O professor Jean-Laurent Casanova, que realizou a pesquisa, da Universidade Rockefeller em Nova York, disse: “[Interferon] foi responsável por quase 15% dos casos críticos de Covid-19 registrados internacionalmente segundo nosso estudo.”
O interferon poderia ser administrado como tratamento, mas um ensaio clínico da Organização Mundial da Saúde concluiu que ele não ajudou pacientes em estado grave. No entanto, o professor Casanova diz que o contexto é importante.
Ele explicou: “Eu espero que, se administrado nos primeiros dois, três, ou quatro dias de infecção, o interferon funcione, porque ele essencialmente forneceria a molécula que o [paciente] não produz por si mesmo”.
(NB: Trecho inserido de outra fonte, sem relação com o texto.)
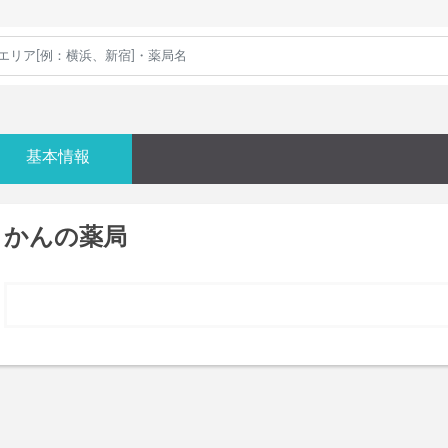
基本情報
かんの薬局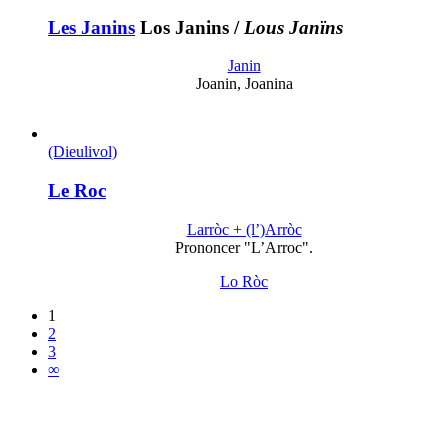
Les Janins
Los Janins
/
Lous Janïns
Janin
Joanin, Joanina
(Dieulivol)
Le Roc
Larròc + (l’)Arròc
Prononcer "L’Arroc".
Lo Ròc
1
2
3
∞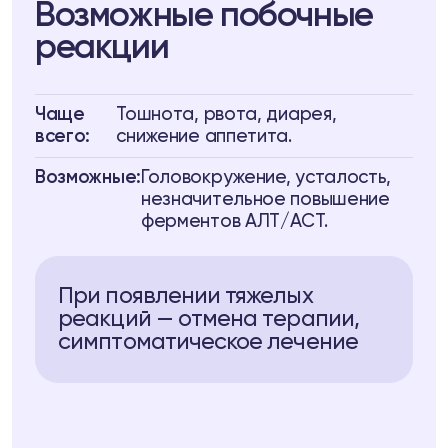
Возможные побочные
реакции
Чаще
Тошнота, рвота, диарея,
всего:
снижение аппетита.
Возможные:
Головокружение, усталость,
незначительное повышение
ферментов АЛТ/АСТ.
При появлении тяжелых
реакций — отмена терапии,
симптоматическое лечение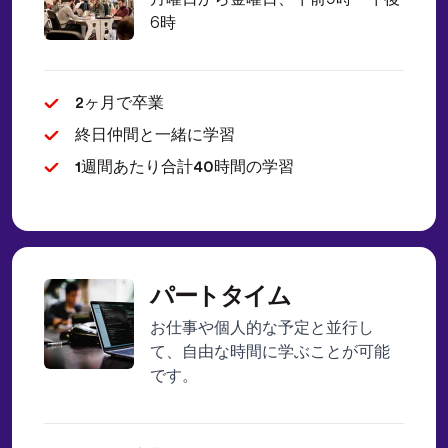
6時
2ヶ月で卒業
終日仲間と一緒に学習
1週間あたり合計40時間の学習
パートタイム
お仕事や個人的な予定と並行し
て、自由な時間に学ぶことが可能
です。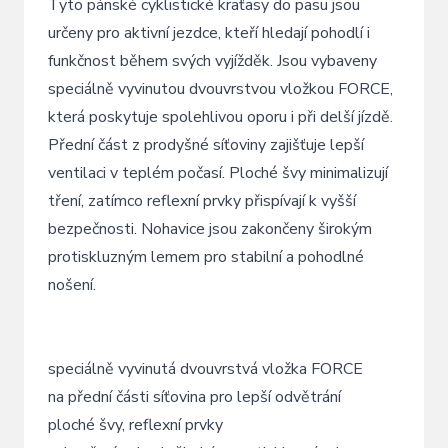
Tyto pánské cyklistické kraťasy do pasu jsou
určeny pro aktivní jezdce, kteří hledají pohodlí i
funkčnost během svých vyjížděk. Jsou vybaveny
speciálně vyvinutou dvouvrstvou vložkou FORCE,
která poskytuje spolehlivou oporu i při delší jízdě.
Přední část z prodyšné síťoviny zajišťuje lepší
ventilaci v teplém počasí. Ploché švy minimalizují
tření, zatímco reflexní prvky přispívají k vyšší
bezpečnosti. Nohavice jsou zakončeny širokým
protiskluzným lemem pro stabilní a pohodlné
nošení.
speciálně vyvinutá dvouvrstvá vložka FORCE
na přední části síťovina pro lepší odvětrání
ploché švy, reflexní prvky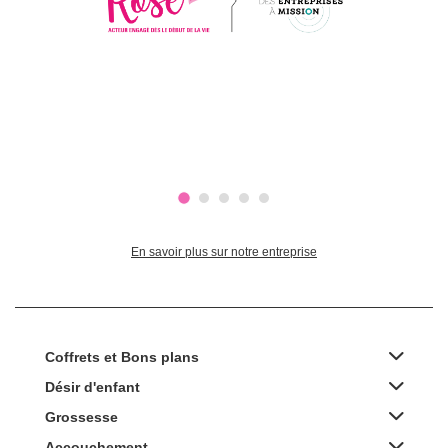
En savoir plus sur notre entreprise
Coffrets et Bons plans
Désir d'enfant
Grossesse
Accouchement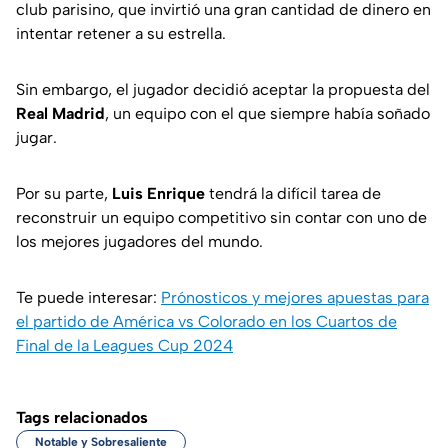
club parisino, que invirtió una gran cantidad de dinero en
intentar retener a su estrella.
Sin embargo, el jugador decidió aceptar la propuesta del
Real Madrid
, un equipo con el que siempre había soñado
jugar.
Por su parte,
Luis Enrique
tendrá la difícil tarea de
reconstruir un equipo competitivo sin contar con uno de
los mejores jugadores del mundo.
Te puede interesar:
Prónosticos y mejores apuestas para
el partido de América vs Colorado en los Cuartos de
Final de la Leagues Cup 2024
Tags relacionados
Notable y Sobresaliente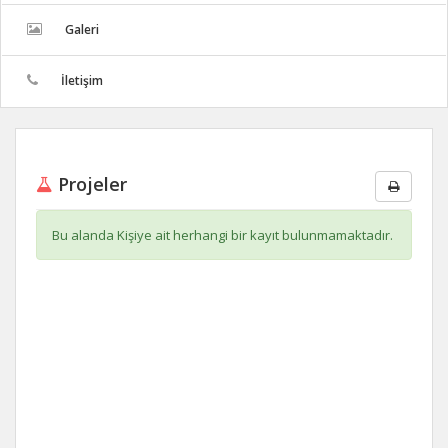
Galeri
İletişim
Projeler
Bu alanda Kişiye ait herhangi bir kayıt bulunmamaktadır.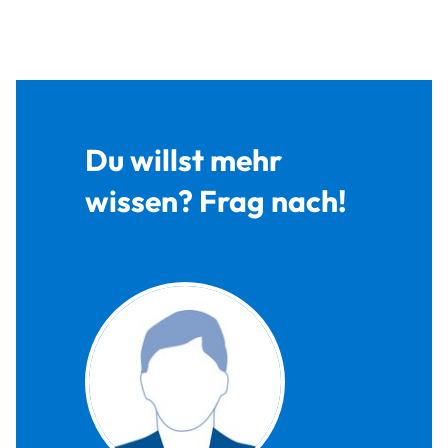
Du willst mehr
wissen? Frag nach!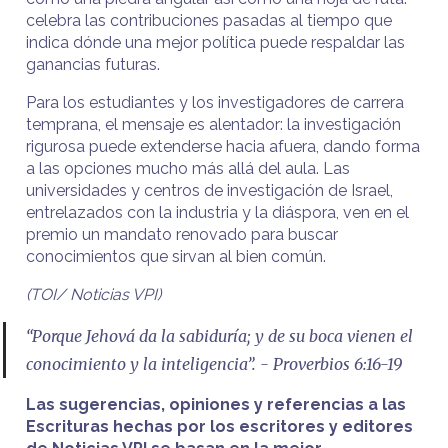
celebra las contribuciones pasadas al tiempo que
indica dónde una mejor política puede respaldar las
ganancias futuras.
Para los estudiantes y los investigadores de carrera
temprana, el mensaje es alentador: la investigación
rigurosa puede extenderse hacia afuera, dando forma
a las opciones mucho más allá del aula. Las
universidades y centros de investigación de Israel,
entrelazados con la industria y la diáspora, ven en el
premio un mandato renovado para buscar
conocimientos que sirvan al bien común.
(TOI/ Noticias VPI)
“Porque Jehová da la sabiduría; y de su boca vienen el
conocimiento y la inteligencia”. - Proverbios 6:16-19
Las sugerencias, opiniones y referencias a las
Escrituras hechas por los escritores y editores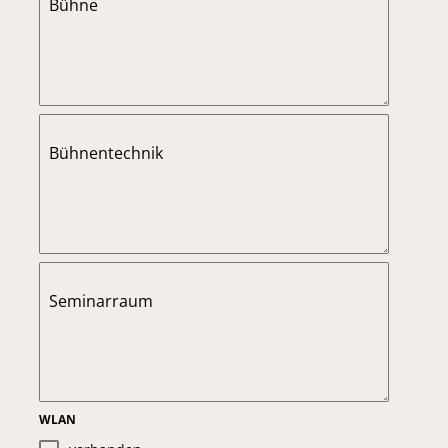
Bühne
Bühnentechnik
Seminarraum
WLAN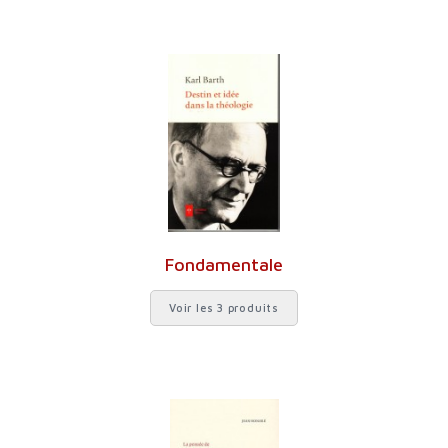
Fondamentale
Voir les 3 produits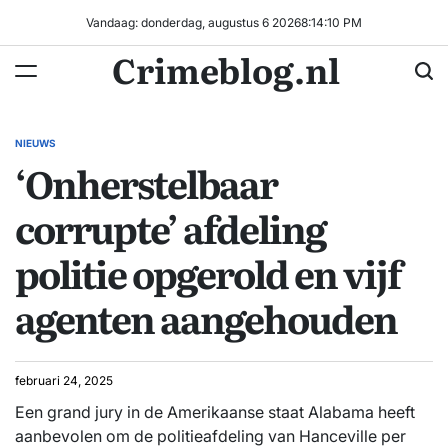
Ga
Vandaag: donderdag, augustus 6 2026
8
:
14
:
11
PM
naar
Crimeblog.nl
de
inhoud
NIEUWS
GEPLAATST
‘Onherstelbaar
IN
corrupte’ afdeling
politie opgerold en vijf
agenten aangehouden
februari 24, 2025
Een grand jury in de Amerikaanse staat Alabama heeft
aanbevolen om de politieafdeling van Hanceville per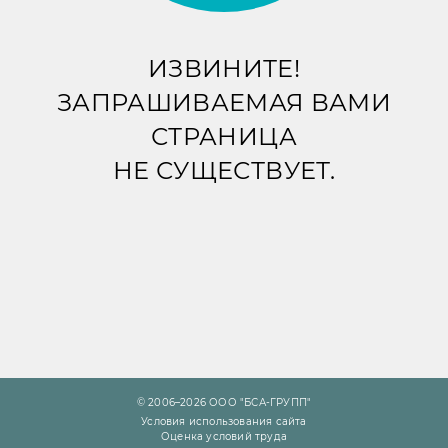
ИЗВИНИТЕ!
ЗАПРАШИВАЕМАЯ ВАМИ
СТРАНИЦА
НЕ СУЩЕСТВУЕТ.
© 2006–2026 ООО "БСА-ГРУПП"
Условия использования сайта
Оценка условий труда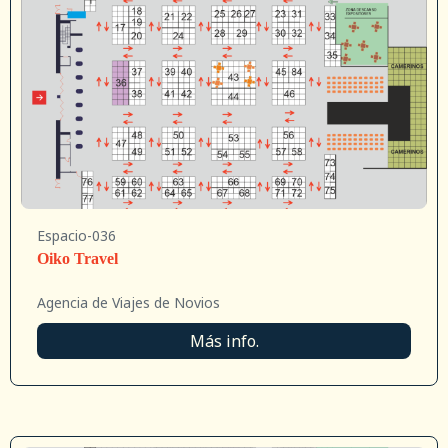
Espacio-036
Oiko Travel
Agencia de Viajes de Novios
Más info.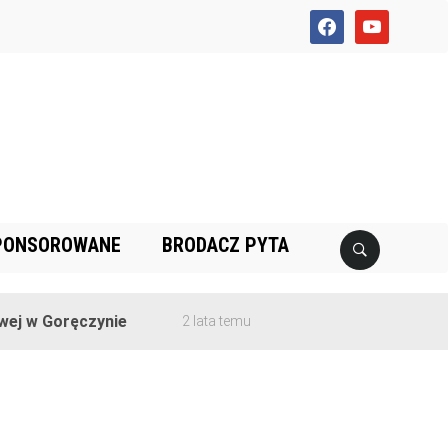
facebook
youtube
PONSOROWANE
BRODACZ PYTA
 w Goręczynie
2 lata temu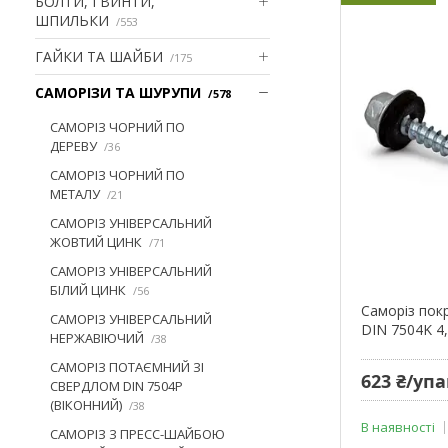
БОЛТИ, ГВИНТИ,
ШПИЛЬКИ
553
ГАЙКИ ТА ШАЙБИ
175
САМОРІЗИ ТА ШУРУПИ
578
САМОРІЗ ЧОРНИЙ ПО
ДЕРЕВУ
36
САМОРІЗ ЧОРНИЙ ПО
МЕТАЛУ
21
САМОРІЗ УНІВЕРСАЛЬНИЙ
ЖОВТИЙ ЦИНК
71
САМОРІЗ УНІВЕРСАЛЬНИЙ
БІЛИЙ ЦИНК
56
Cаморіз пок
САМОРІЗ УНІВЕРСАЛЬНИЙ
DIN 7504K 4,
НЕРЖАВІЮЧИЙ
38
САМОРІЗ ПОТАЄМНИЙ ЗІ
623 ₴/уп
СВЕРДЛОМ DIN 7504P
(ВІКОННИЙ)
38
В наявності
САМОРІЗ З ПРЕСС-ШАЙБОЮ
‘Quando as coisas dão errado’
Vanessa Sancho-Shimizu, uma geneticista do Imperial College de Londres, disse que as descobertas genéticas oferecem uma visão sem precedentes sobre a biologia da doença.
“É realmente um exemplo de medicina de precisão, no qual podemos realmente identificar o momento em que as coisas deram errado para aquele indivíduo”, disse ela à BBC News.
“As descobertas desses estudos genéticos nos ajudarão a identificar caminhos moleculares específicos que podem ser alvos de intervenção terapêutica”, disse ela.
Mas o genoma ainda guarda alguns mistérios.
O estudo Genomicc – e vários outros – revelou um grupo de genes no cromossomo 3 fortemente ligado a sintomas graves. No entanto, a biologia por trás disso ainda não é compreendida pelos cientistas.
Mais pacientes serão convidados a participar da pesquisa.
“Precisamos de todos, mas estamos particularmente interessados em recrutar pessoas de grupos étnicos minoritários que aparecem de maneira mais ampla na população gravemente doente”, afirmou Baillie.
Ele acrescentou: “Ainda há uma necessidade urgente de encontrar novos tratamentos para esta doença e temos que fazer as escolhas certas sobre os próximos tratamentos, porque não temos tempo para cometer erros”.